L'infirmière héraultaise Fabienne Sicot-Personnic s'est envolée ce samedi 20 juin vers le Pakistan pour tenter un nouvel exploit : enchaîner les ascensions des Gasherbrum 1 (8 080 m) et Gasherbrum 2 (8 035 m), respectivement 11e et 13e sommets les plus hauts du monde. Trois ans après avoir conquis l'Everest et deux ans après le Manaslu, elle vise ce double défi technique, considéré comme l'un des plus difficiles de l'Himalaya.
Un défi technique et rare
Les Gasherbrum sont réputés pour leur difficulté. « Ils sont considérés comme les 3e et 6e ascensions au-delà de 8 000 mètres les plus techniques. Le Gasherbrum 1 est même appelé le petit K2 », explique Fabienne Sicot-Personnic. Moins de dix Français ont réussi cet enchaînement. L'alpiniste cherchait à fuir les expéditions commerciales et à découvrir la région sauvage du Karakoram, à la frontière entre le Pakistan et la Chine.

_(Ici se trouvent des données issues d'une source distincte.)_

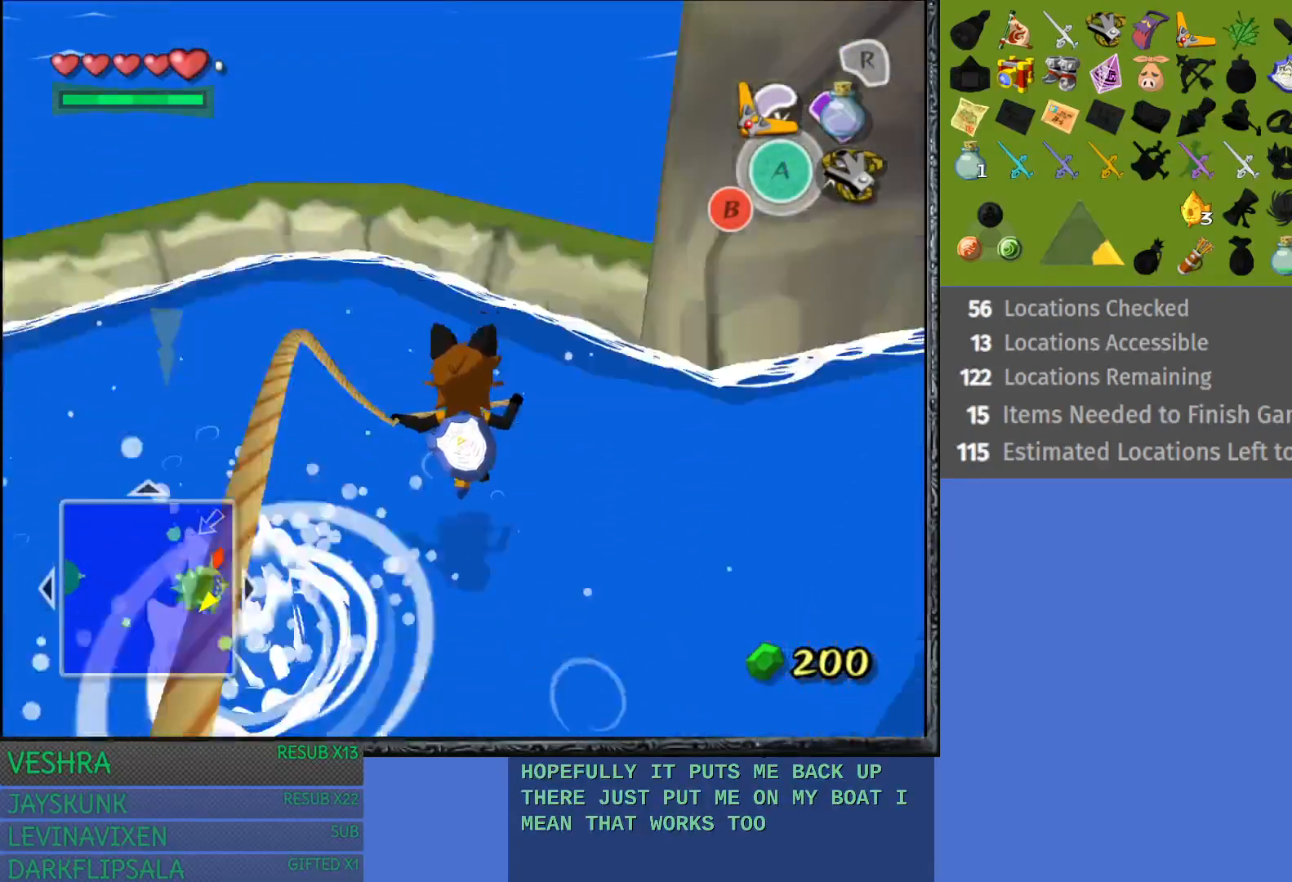
{"buttons": [], "left_stick": "up-right", "right_stick": "center", "events": [[417, "left_stick", "up-right"]]}
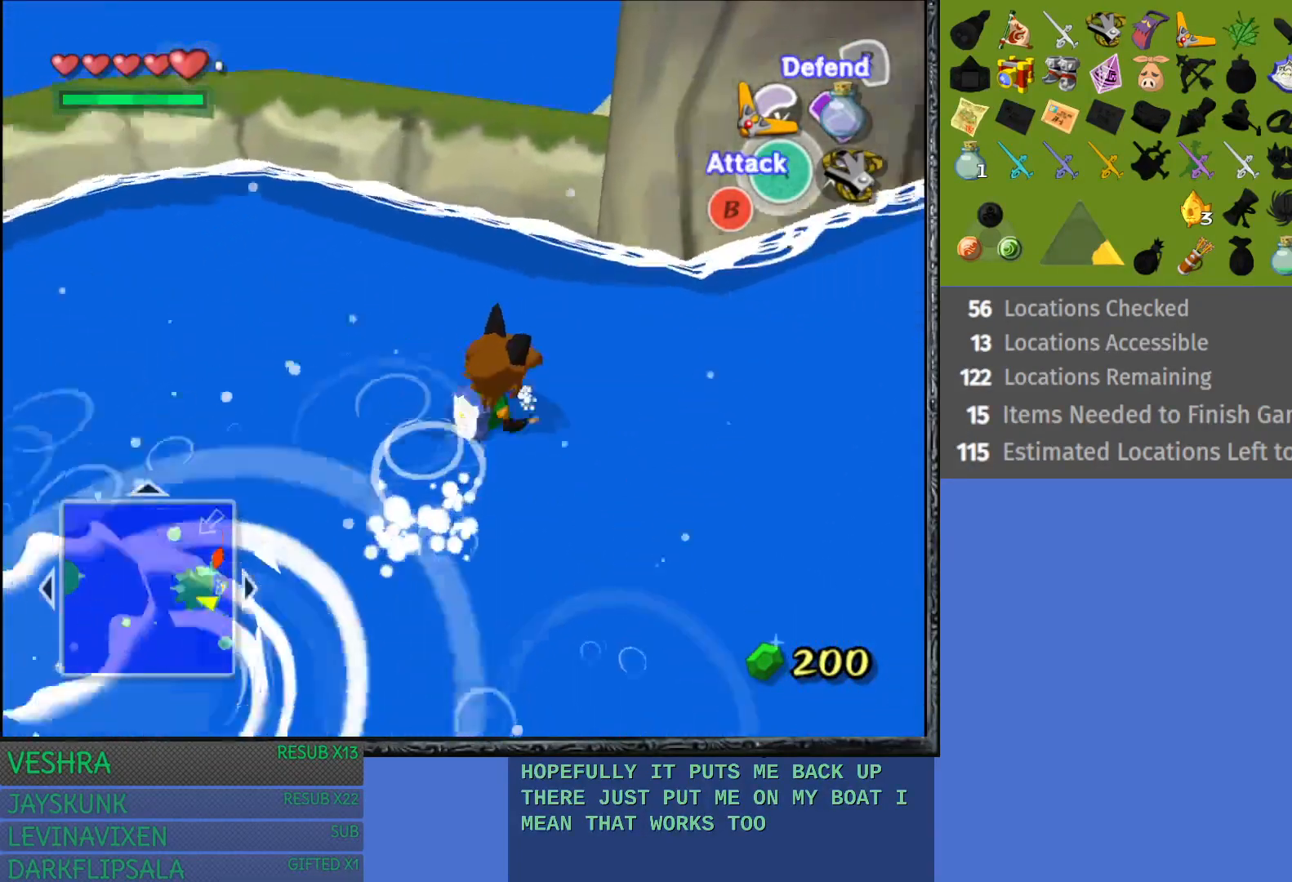
{"buttons": [], "left_stick": "up-right", "right_stick": "center", "events": []}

Une course contre la montre et son corps
Fabienne Sicot-Personnic cumule deux pathologies : la maladie des os de verre et la spondylarthrite ankylosante. « Après le Manaslu, plusieurs poussées se sont enchaînées. On a dû revoir le dosage des traitements de fond et je suis arrivé au maximum. La prochaine étape, c'est l'injection de chimiothérapie », confie-t-elle, une larme au coin de l'œil. Pour maximiser ses chances, elle a suivi une préparation intense : quatre séances de musculation par semaine, deux d'escalade et des séances en hypoxie au Creps de Montpellier simulant l'altitude de 5 000 mètres.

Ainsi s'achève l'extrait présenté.